The case was one in which the defendant’s rights should have been carefully guarded. The prosecuting witness, while young, was precocious beyond her years. Her testimony betrays a knowledge of matters sexual which it is har.d to believe she could have acquired solely from her related relations with the appellant. Furthermore, this was the second trial of the cause. At this trial, the prosecuting witness added to her former testimony some very damaging circumstances which she had forgotten while testifying at the earlier hearing — circumstances which it would seem that in-nocency or ignorance would have kept foremost in her mind. The question of the appellant’s guilt, however, as we have said, was for the jury. These matters are mentioned to show the necessity of adhering to the strict rules governing the admission of evidence.

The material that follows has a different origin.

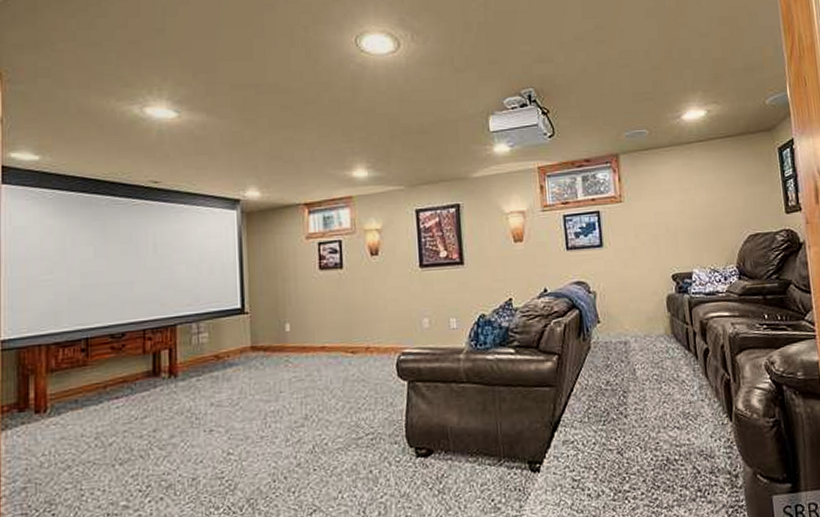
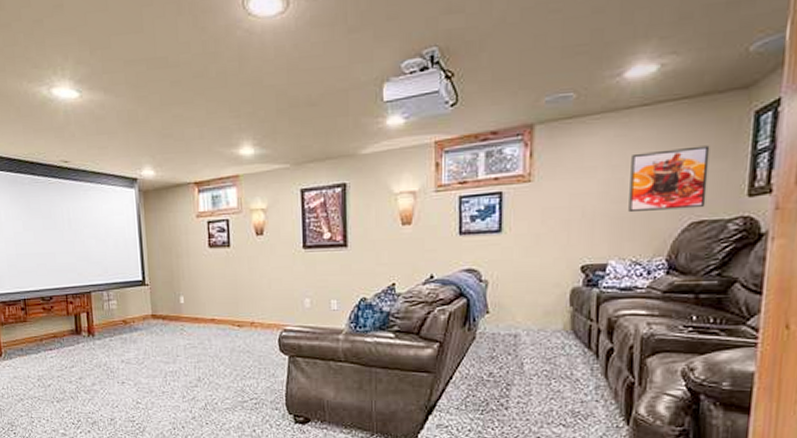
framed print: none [697,173,758,228] -> present [628,145,710,213]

The appellant requested the following instructions which the trial court refused to give:

“You are instructed that the defendant is entitled to the benefit of the individual judgment of each juror *595upon the evidence in this case; in other words, before you can find the defendant guilty all twelve of your number must be convinced beyond a reasonable doubt that his guilt is shown by the evidence in this case, and if after consideration of all of the evidence and full conference with his fellow-jurors any juror should entertain a reasonable doubt as to the guilt of the defendant being established by the evidence, such juror ought not to yield that opinion or forego it out of a mere deference to the greater number of jurors who may be of contrary mind.
‘ ‘ The jury are instructed that as to any fact or circumstance appearing in the evidence which is susceptible of two constructions, one consistent with the innocence of the defendant and the other consistent with his guilt, it is the duty of the jury to adopt that construction which is most favorable to the defendant and to acquit him, unless the other evidence in the case establishes his guilt beyond a reasonable doubt.”

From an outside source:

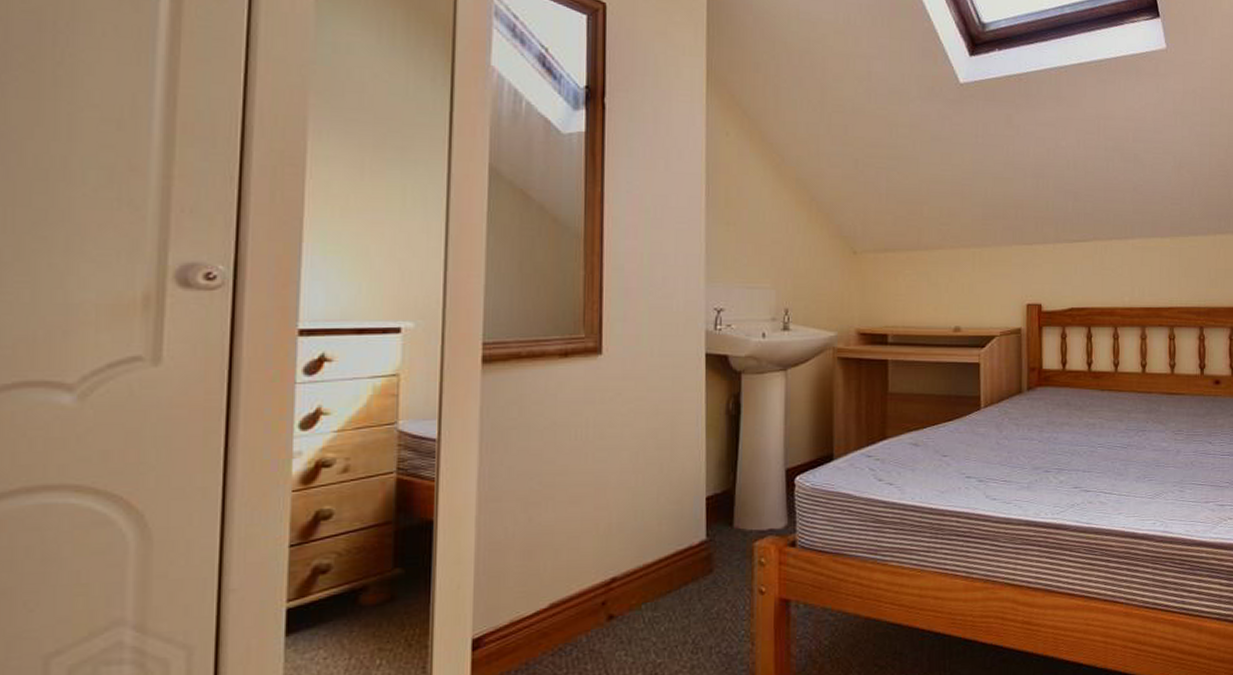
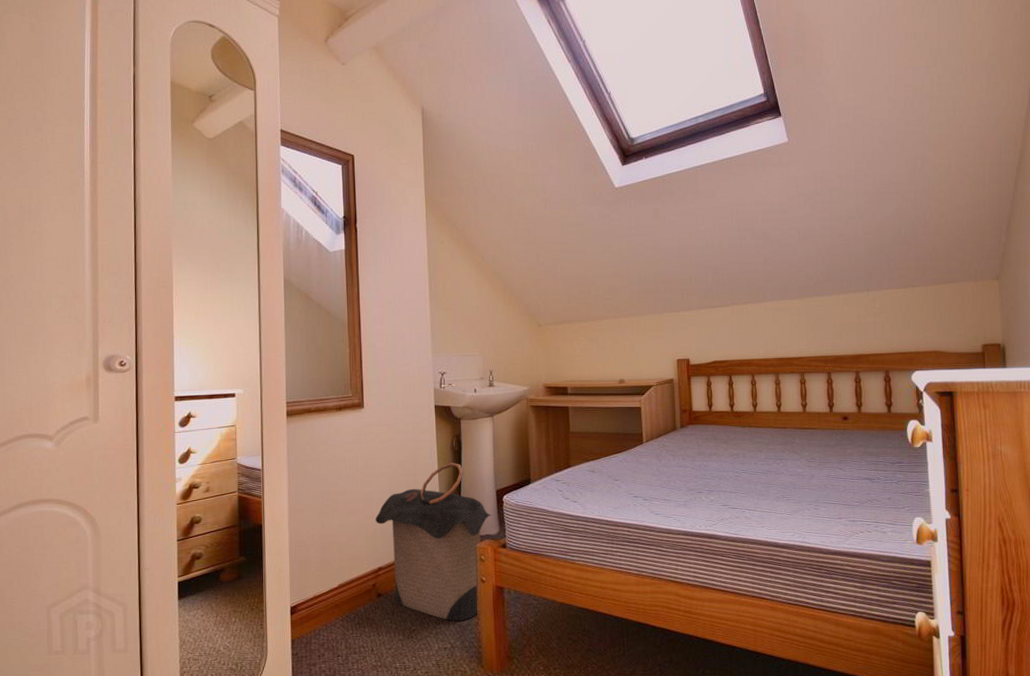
laundry hamper: none [611,432,779,649] -> present [375,463,493,621]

With reference to the first of the requests, it is the duty of jurors to reason together and reconcile their discordant views when possible. While a juror should not consent to a verdict which he thinks contrary to the evidence out of mere deference to his fellow jurors, yet he may well consider whether a doubt in his mind is a reasonable one which makes no impression on the minds of others, equally honest and equally intelligent with himself, who have heard the testimony out of which the doubt arises, and he may properly change his views because of this consideration. In other words, he can properly doubt the correctness of his own opinion, when it is not concurred in by his fellow jurors, and may, without a violation of his oath, consent to a verdict which he would not alone render. It is our opinion, therefore, that the instruction was liable to be misleading, and that it was not error to refuse to give it in the form presented.

*596The second requested instruction could have been properly given because of certain evidence appearing in the record, although we cannot think its refusal reversible error were it alone to be considered.

Other errors assigned require no special consideration.

The judgment is reversed and a new trial awarded.

Main, 0. J., Holcomb, Mackintosh, and Bridges, JJ., concur.